* Passage shown *
+ + + + +

Now, I'm not passing judgment here, though Kristen, really. That man is beautiful-what are you thinking? But, it's worth pointing out that scientists talk about monogamy in two different ways.  Social monogamy is when a pair lives and mates and raises offspring together which is different from sexual monogamy, which is what it sounds like.

Lots of different species practice social monogamy, and it's true that many take part in what scientists are nice enough to call extra-pair copulation but sexual monogamy has also been found in nature including about 10% of songbirds. Also, the California mouse and the African Dik-Dik Dik-Dik, whose name I just enjoy saying...dik-dik. Dik-Dik dik dik dik dik dik.

So, monogamy. It comes in many different forms and so do the ill effects of cheating, and like I always say when I talk about this stuff, I am not a relationship counselor, I am a scientist! I'm not even really a scientist! I'm just a guy who talks about science!

The last thing you want is for the weirdos I work with to give you personal advice.

+ + + + +

* Data *

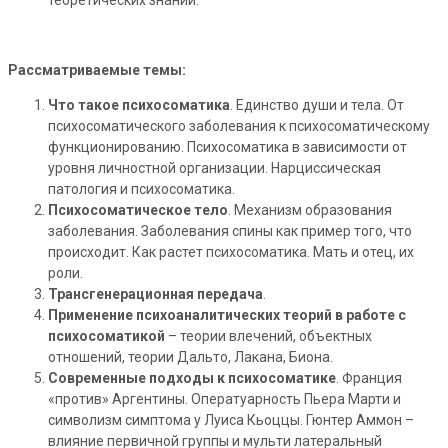
Рассматриваемые темы:
Что такое психосоматика
. Единство души и тела. От
психосоматического заболевания к психосоматическому
функционированию. Психосоматика в зависимости от
уровня личностной организации. Нарциссическая
патология и психосоматика.
Психосоматическое тело
. Механизм образования
заболевания. Заболевания спины как пример того, что
происходит. Как растет психосоматика. Мать и отец, их
роли.
Трансгенерационная передача
.
Применение психоаналитических теорий в работе с
психосоматикой
– теории влечений, объектных
отношений, теории Дальто, Лакана, Биона.
Современные подходы к психосоматике
. Франция
«против» Аргентины. Оператуарность Пьера Марти и
символизм симптома у Луиса Кьоццы. Гюнтер Аммон –
влияние первичной группы и мульти латеральный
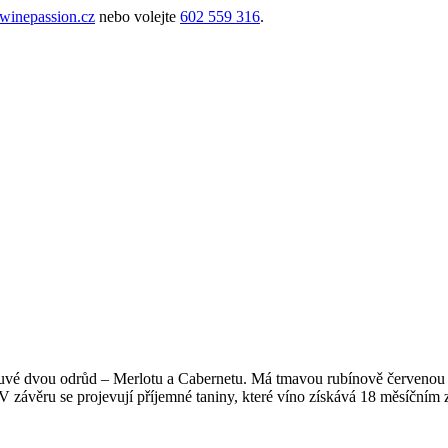
inepassion.cz
nebo volejte
602 559 316
.
o cuvé dvou odrůd – Merlotu a Cabernetu. Má tmavou rubínově červenou 
. V závěru se projevují příjemné taniny, které víno získává 18 měsíčn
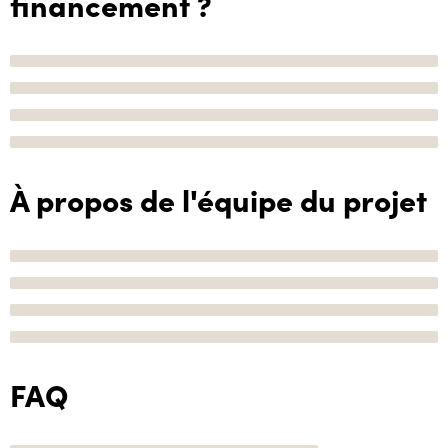
financement ?
À propos de l'équipe du projet
FAQ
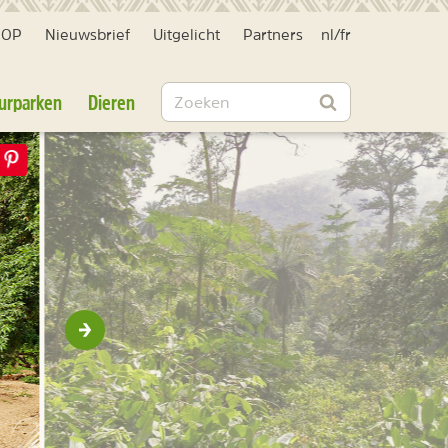
HOP
Nieuwsbrief
Uitgelicht
Partners
nl
/
fr
Zoeken
urparken
Dieren
Zoeken
Volgende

+ + + + +

Answer these questions from the passage on monogamy:
(a) What term does the passage on monogamy give for a pair that lives, mates, and raises offspring together?
(b) In about what percentage of songbirds has sexual monogamy been found?
(c) What kind of counselor does the speaker say he is not?

* Result of the exercise *
(a) Social monogamy
(b) About 10%
(c) A relationship counselor